Em 2019, um relatório de trabalho do Fórum Económico Mundial
afirmava que “o setor privado da China – que vem se recuperando desde a
crise financeira global de 2008– agora é o principal motor do
crescimento econômico do país”. O relatório mencionava também a
combinação dos números 60, 70, 80 e 90, que é frequentemente utilizada
para descrever o papel do setor privado para a economia chinesa. O setor
privado chinês contribui com 60% do PIB do país e é responsável por 70%
da inovação, 80% da mão de obra urbana e 90% dos novos empregos. A
riqueza privada também é responsável por 70% do investimento e 90%das
exportações.
A
ascensão da China resultou totalmente da introdução da propriedade
privada e das reformas capitalistas que fizeram recuar a influência do
Estado. Nos últimos anos, contudo, a tendência começou a se inverter. O
Estado voltou a interferir muito mais na economia e isso já levou a um
abrandamento do crescimento econômico chinês.
Na
sua opinião, o que pode ter um impacto negativo no combate à pobreza e
na melhoria da qualidade de vida da população mundial nas próximas
décadas?
O
esquecimento das pessoas. Vemos isso acontecer em todos os lugares.
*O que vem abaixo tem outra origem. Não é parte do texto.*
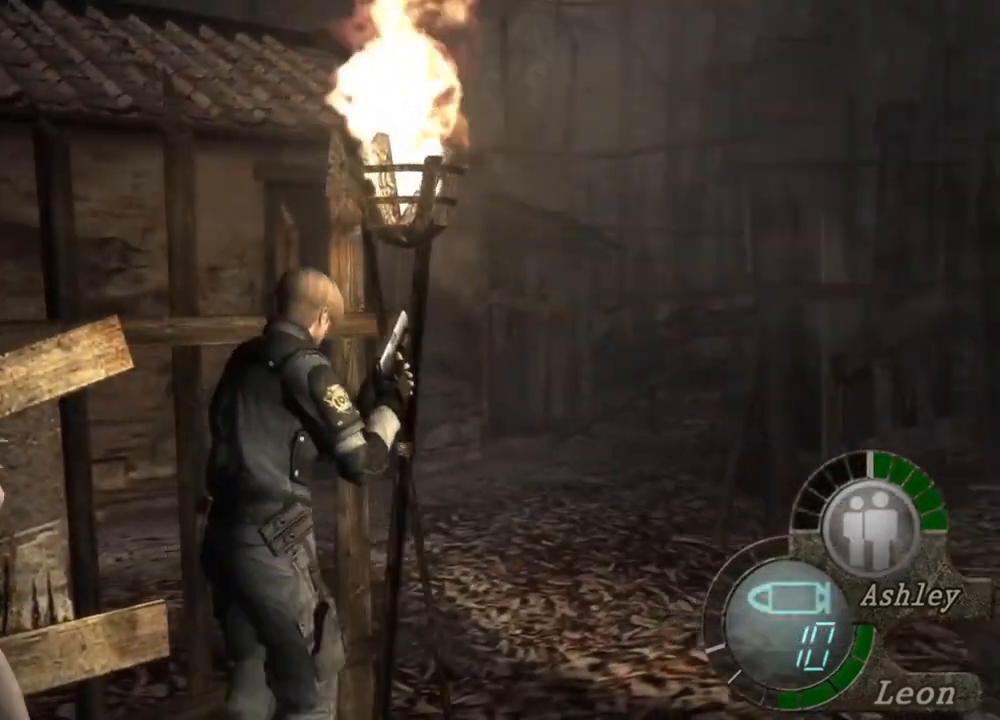
{"keys": ["d", "shift", "w"], "mouse": [], "events": [[50, "d", "down"], [150, "d", "up"], [183, "d", "down"], [317, "d", "up"], [383, "d", "down"]]}
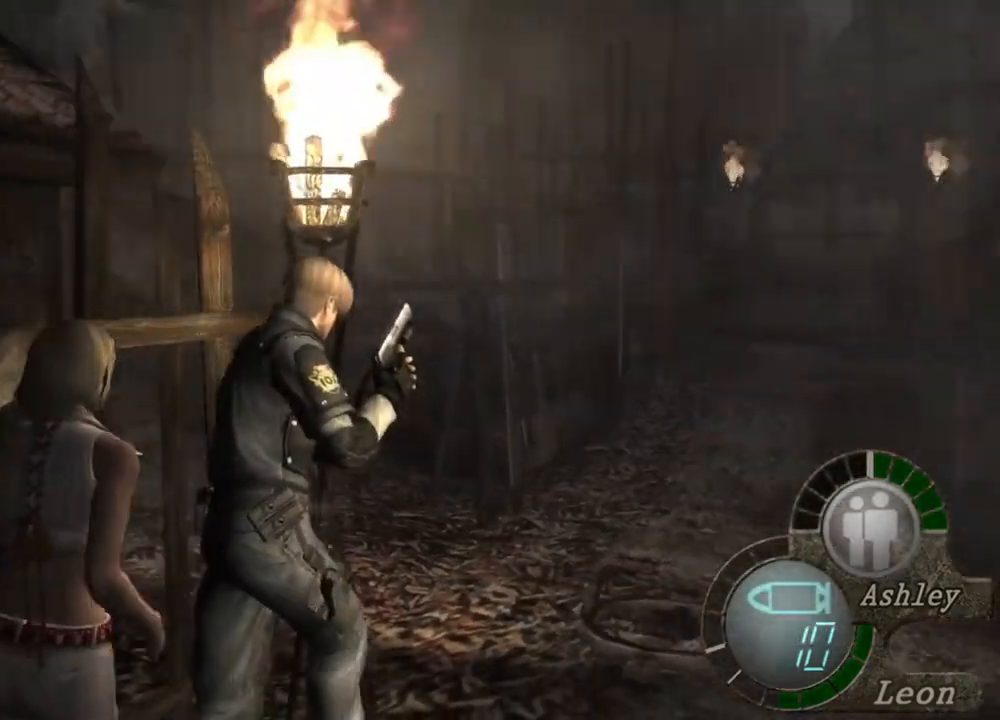
{"keys": ["d", "shift", "w"], "mouse": [], "events": [[17, "d", "up"], [50, "d", "down"], [150, "d", "up"], [250, "d", "down"], [350, "d", "up"], [417, "d", "down"]]}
Depois de um tempo, as nações esquecem por que tiveram sucesso. Acabei
de dar o exemplo da China, mas há muitos outros. Durante anos, em quase
todo o mundo, os países estão indo na direção de uma economia mais
planificada. Os socialistas, hoje, controlam quase toda a América Latina
– a vitória de Javier Milei é a única exceção em anos. Os Estados
Unidos e a Europa também estão caminhando cada vez mais para uma
economia planificada. No seu grande discurso em Davos, em janeiro, o
Milei enfatizou que, em geral, o socialismo moderno já não promove a
nacionalização dos meios de produção. Segundo ele, isso não é mais
necessário. O mercado livre está sendo cada vez mais sufocado pela
intervenção governamental na economia, pela regulamentação cada vez
maior, pelo aumento da tributação e pelas políticas dos bancos centrais.
Os meios de produção e os ativos imobiliários até podem continuar a ser
considerados como propriedade privada no papel. Mas só os títulos
formais de propriedade se mantêm, porque os supostos proprietários
perdem cada vez mais o controle sobre seus ativos, na medida em que o
Estado é que lhes diz o que fazer (e o que não fazer) com eles.